According to the World Economic Forum’s Global Human Capital Report of 2017, only 62 percent of global human capital is currently developed. Experts are putting the blame on workers’ anxiety about modern changes in the economy and the workplace, i.e., the nature of jobs is changing and machines are taking the center stage. People feel less secure in their jobs, leading to less motivation, indifference and disengagement. The lack of adequate training is also an issue. Employees have to step up in terms of skills and capabilities as roles and job conditions change very quickly. If they can’t keep up, they get left behind. In the Philippines, for example, low wages and dismal work conditions are primary factors in the growing job insecurity.
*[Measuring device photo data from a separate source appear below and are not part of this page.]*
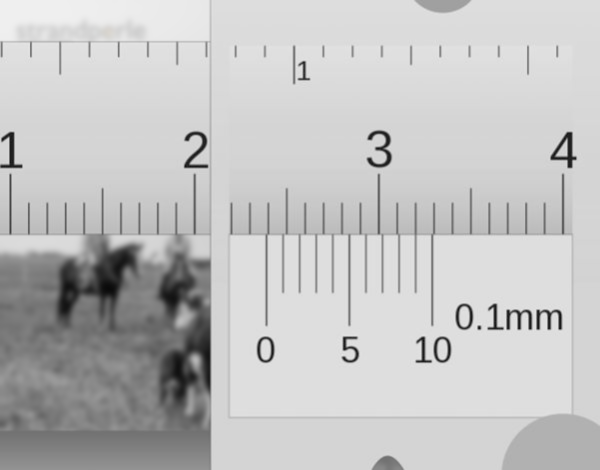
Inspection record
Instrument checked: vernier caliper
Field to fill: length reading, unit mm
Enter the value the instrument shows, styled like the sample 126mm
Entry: 23.9mm
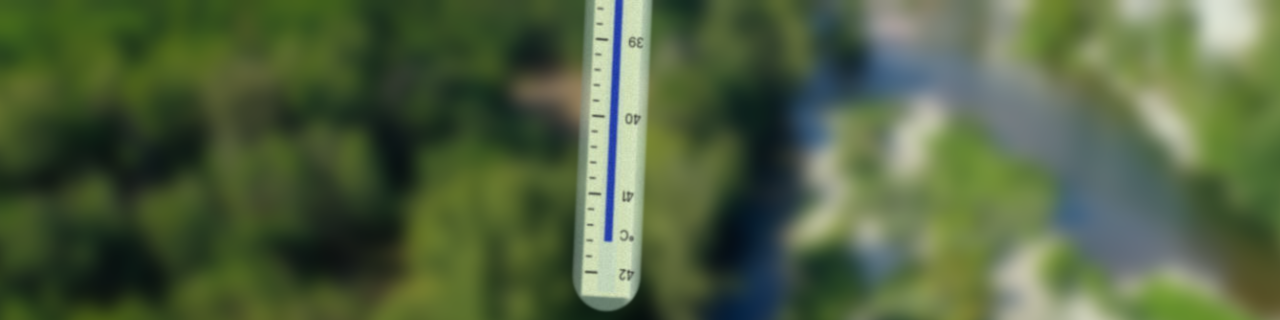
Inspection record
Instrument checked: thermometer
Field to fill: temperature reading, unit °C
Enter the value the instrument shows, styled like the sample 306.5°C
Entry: 41.6°C
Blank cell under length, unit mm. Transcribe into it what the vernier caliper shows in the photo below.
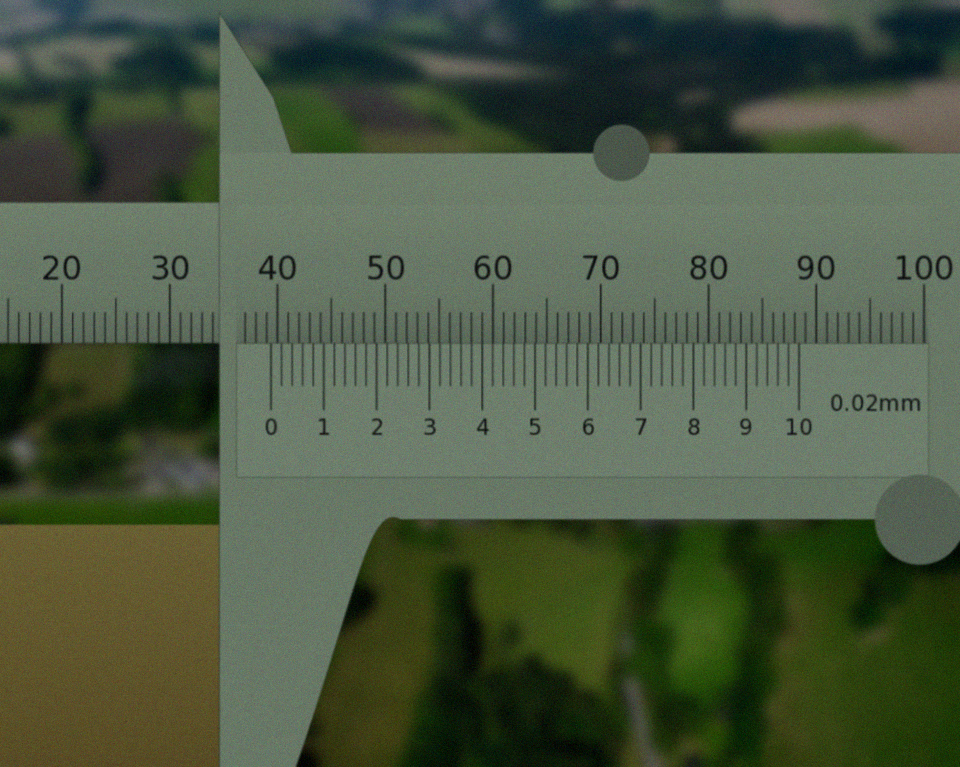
39.4 mm
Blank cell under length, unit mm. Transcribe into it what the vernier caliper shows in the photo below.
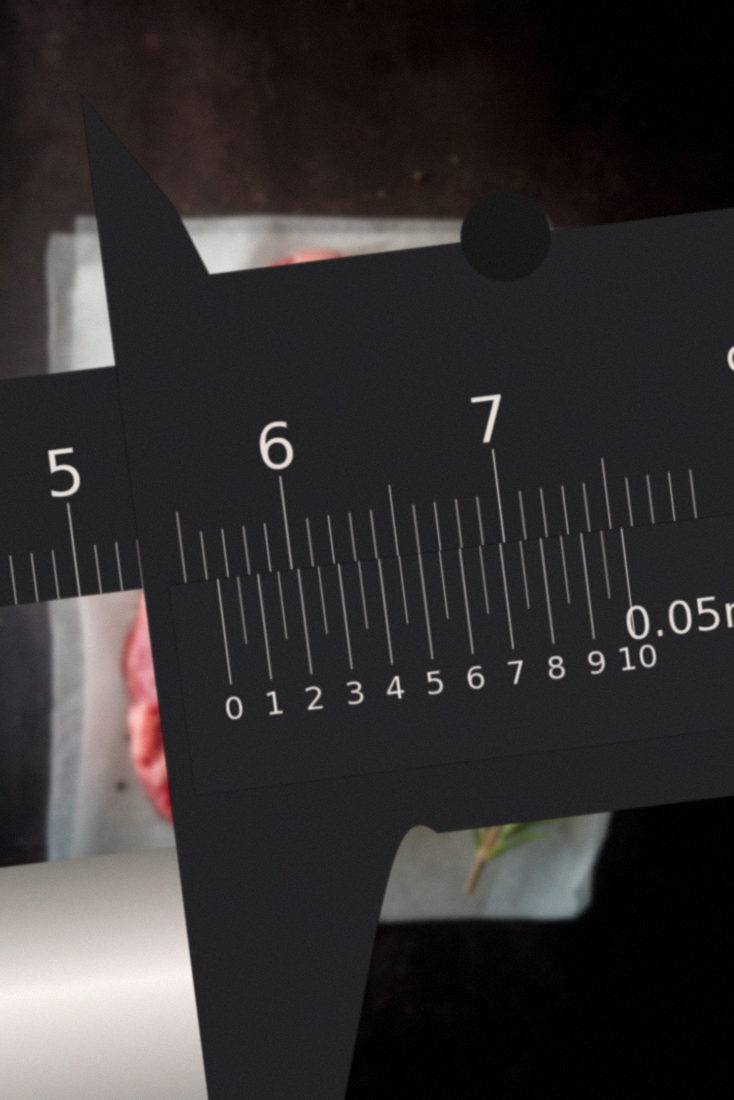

One solution lies in becoming a lifelong learner, which can be loosely defined as someone who engages in learning activities throughout one’s life, “with the aim of improving knowledge, skills and competencies within a personal, civic, social and/or employment-related perspective”.
Experts advise engaging in a regular exercise of self-assessment where one’s skills are sincerely reviewed for marketability and usefulness. If they are not up to par, then a decision needs to be made on how to increase one’s income potential to face the challenges of the present and future. The “half-life of a job skill is about five years;” so, to stay in the game, one would ideally work to get ahead before his/her value declines.